Reimbursement Policy: Modifier 52 and Modifier 53

December 1, 2017


The purpose of this policy is to provide guidelines for the reimbursement of eligible services appropriately appended with Modifier 52 and Modifier 53 for professional providers.


Modifier 52 is used to report a service or procedure that is partially reduced or eliminated at the physician's election when the procedure was terminated after the patient was prepped and was in the room where the service was to be performed.

Modifier 53 is used with surgical codes or medical diagnostic codes when the procedure is discontinued because of extenuating circumstances after anesthesia is administered to the patient.

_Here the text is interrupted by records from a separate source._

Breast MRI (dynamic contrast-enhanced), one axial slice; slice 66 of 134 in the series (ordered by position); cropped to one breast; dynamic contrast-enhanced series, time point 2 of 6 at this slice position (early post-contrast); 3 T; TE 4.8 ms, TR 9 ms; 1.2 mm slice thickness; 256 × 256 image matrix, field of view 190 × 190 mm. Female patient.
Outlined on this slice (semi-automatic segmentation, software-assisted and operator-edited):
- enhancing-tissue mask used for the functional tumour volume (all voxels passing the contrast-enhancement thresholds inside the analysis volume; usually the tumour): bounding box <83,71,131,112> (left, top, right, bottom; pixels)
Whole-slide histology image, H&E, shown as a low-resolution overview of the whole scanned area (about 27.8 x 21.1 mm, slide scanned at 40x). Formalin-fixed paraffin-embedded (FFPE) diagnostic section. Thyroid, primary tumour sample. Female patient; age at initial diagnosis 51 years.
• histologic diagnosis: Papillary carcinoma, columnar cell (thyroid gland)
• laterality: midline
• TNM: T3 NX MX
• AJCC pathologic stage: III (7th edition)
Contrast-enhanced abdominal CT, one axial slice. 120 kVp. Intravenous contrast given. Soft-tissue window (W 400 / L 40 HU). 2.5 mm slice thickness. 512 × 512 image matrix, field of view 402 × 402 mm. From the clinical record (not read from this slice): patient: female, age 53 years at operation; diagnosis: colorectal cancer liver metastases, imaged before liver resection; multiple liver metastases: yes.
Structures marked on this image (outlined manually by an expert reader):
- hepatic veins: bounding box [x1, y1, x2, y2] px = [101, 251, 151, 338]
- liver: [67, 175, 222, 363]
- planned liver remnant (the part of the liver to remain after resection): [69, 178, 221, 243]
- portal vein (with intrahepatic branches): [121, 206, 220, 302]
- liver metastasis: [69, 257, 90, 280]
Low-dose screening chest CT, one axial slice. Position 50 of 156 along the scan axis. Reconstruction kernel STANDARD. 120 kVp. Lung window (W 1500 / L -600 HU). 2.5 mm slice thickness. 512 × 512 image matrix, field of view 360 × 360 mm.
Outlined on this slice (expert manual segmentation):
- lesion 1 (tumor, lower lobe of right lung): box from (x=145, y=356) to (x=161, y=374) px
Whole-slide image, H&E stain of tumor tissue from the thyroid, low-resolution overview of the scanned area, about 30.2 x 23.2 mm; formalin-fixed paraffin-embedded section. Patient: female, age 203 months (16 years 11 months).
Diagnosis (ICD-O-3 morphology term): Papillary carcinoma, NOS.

All products are included, except products where Blue Cross and Blue Shield of New Mexico (BCBSNM) is secondary to Medicare (i.e. Medigap). All other insured, ASO, and government programs products are included.


BCBSNM will reimburse appropriately billed CPT codes appended with modifiers 52 and 53 at 50% of the applicable BCBSNM fee schedule amount. Please note Modifiers 52 and 53 do not convert a service that is otherwise ineligible for reimbursement to one that is eligible for reimbursement.

Limitations and Exclusions:

Reimbursement determinations remain subject to all applicable limitations and exclusions, including but not limited to:

  • Member eligibility
  • Plan benefit
  • Medical necessity
  • Provider participation agreement
  • Routine claim editing logic, including but not limited to incidental or mutually exclusive logic.